Kelima, kampanye viral melalui media sosial saat ini dimanfaatkan secara maksimal oleh pelaku dan pendukung LGBT untuk menyebarluaskan paham, menggalang dukungan, dan juga menjaring pengikut baru.
Sementara sampai saat ini tidak ada regulasi yang mampu secara efektif mengontrol kampanye viral melalui media sosial. Apalagi ada indikasi penyedia program media sosial - yang umumnya dari luar negeri - juga sepertinya permisif terhadap LGBT.
Keenam, sistem hukum Indonesia termasuk peraturan perundang-undangannya belum secara tegas dan jelas mengatur tentang pelaku dan perilaku LGBT ini.
Rusia, Singapura, Filipina misalnya sudah punya peraturan perundang-undangan yang jelas dan tegas tentang pelarangan LGBT.
Ketujuh, kalangan kedokteran, psikolog dan psikiater sudah secara jelas menyatakan bahwa LGBT adalah bentuk penyimpangan orientasi dan perilaku seksual yang bersifat menular.
Penularan ini bisa menyergap siapa saja, tidak peduli usia dan latarbelakangnya.

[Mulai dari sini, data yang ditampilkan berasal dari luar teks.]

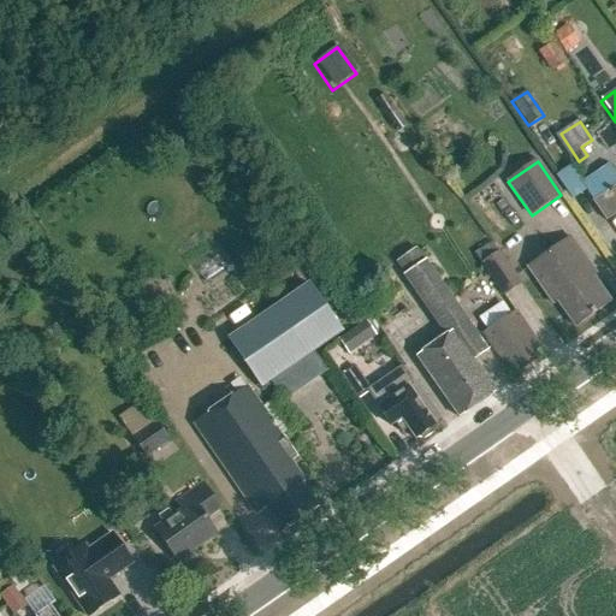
[(593,202),(608,193),(594,173),(580,183),(593,202)]
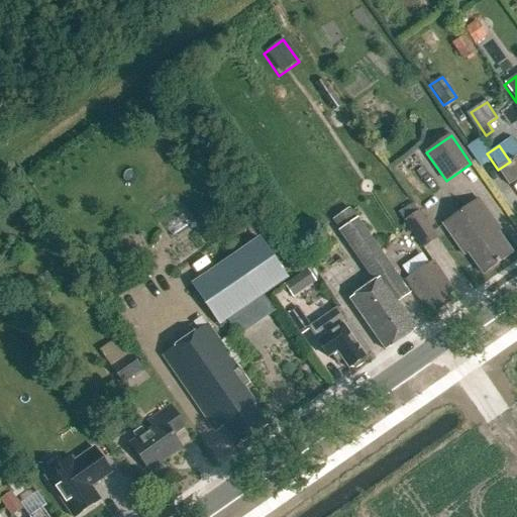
[(516,156),(510,162),(498,170),(509,186),(516,180),(516,156)]
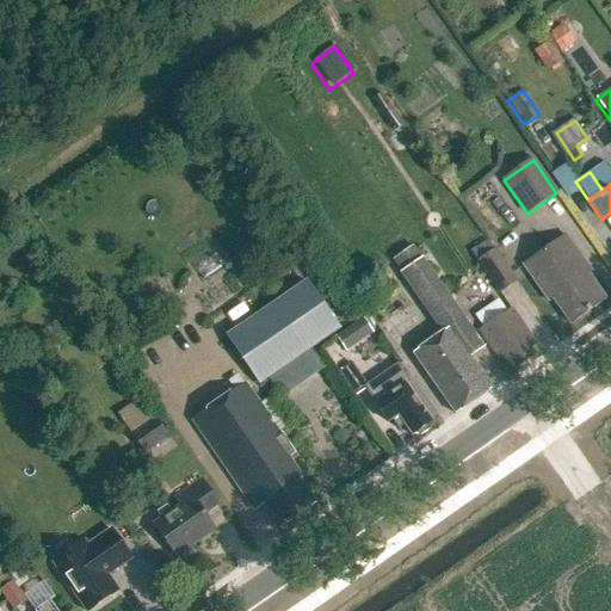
[(566,236),(523,266),(548,302),(551,300),(569,325),(605,301),(587,275),(590,272),(566,236)]
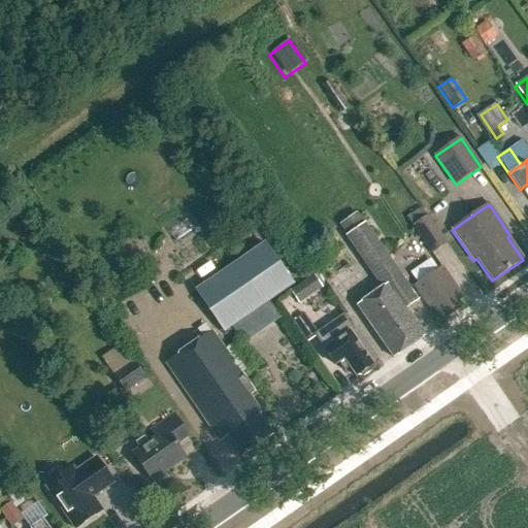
[(393,359),(425,337),(405,308),(417,301),(354,211),(336,224),(380,286),(354,303),(393,359)]
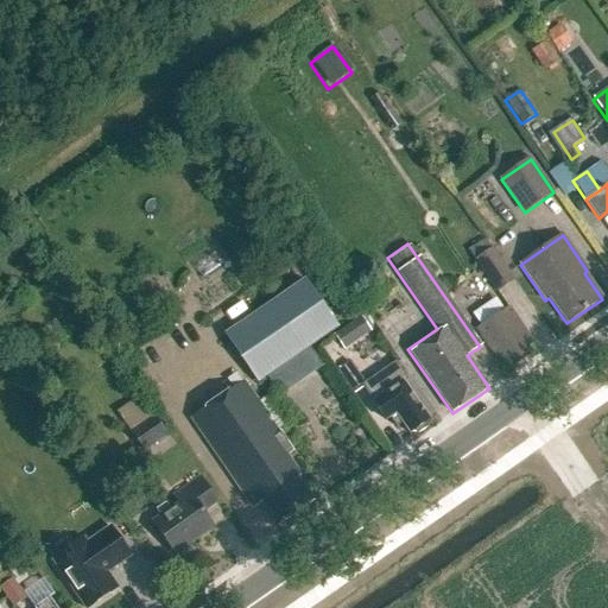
[(491,249),(473,263),(496,296),(514,284),(491,249)]
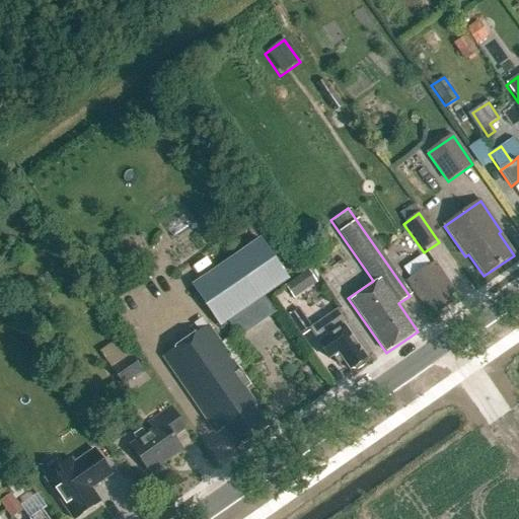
[(187,278),(220,326),(287,280),(253,231),(187,278)]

Kalangan agamawan dari semua agama pun sudah jelas mengharamkan LGBT.
Ketujuh, sampai hari ini pemerintah belum ada kebijakan dan sikap yang jelas dan tegas tentang LGBT dalam konteks bahaya dan ancaman terhadap masa depan bangsa.
Kedelapan, kampanye LGBT yang sedang berlngsung di Indonesia mengacu kepada kesuksesan kaum LGBT di beberapa negara Eropa mendapatkan hak pengakuan hukum.
Ini akan menjadi agenda perjuangan sistemik kaum LGBT di Indonesia untuk mendapatkan hak serupa.
"Dengan memperhatikan tujuh indikator itu, maka sangat beralasan menilai bahwa Indonesia sedang memasuki darurat bahaya LGBT," kata Mahfudz Siddiq.
Pemerintah, DPR dan semua komponen masyarakat sudah semestinya memiliki kesadaran kolektif untuk menghadapi dan menyelesaikan persoalan ini.
Lebih khusus lagi, media massa, media penyiaran dan media sosial harus mawas diri agar tidak menjadi agen penyebarluasan pelaku dan perilaku LGBT.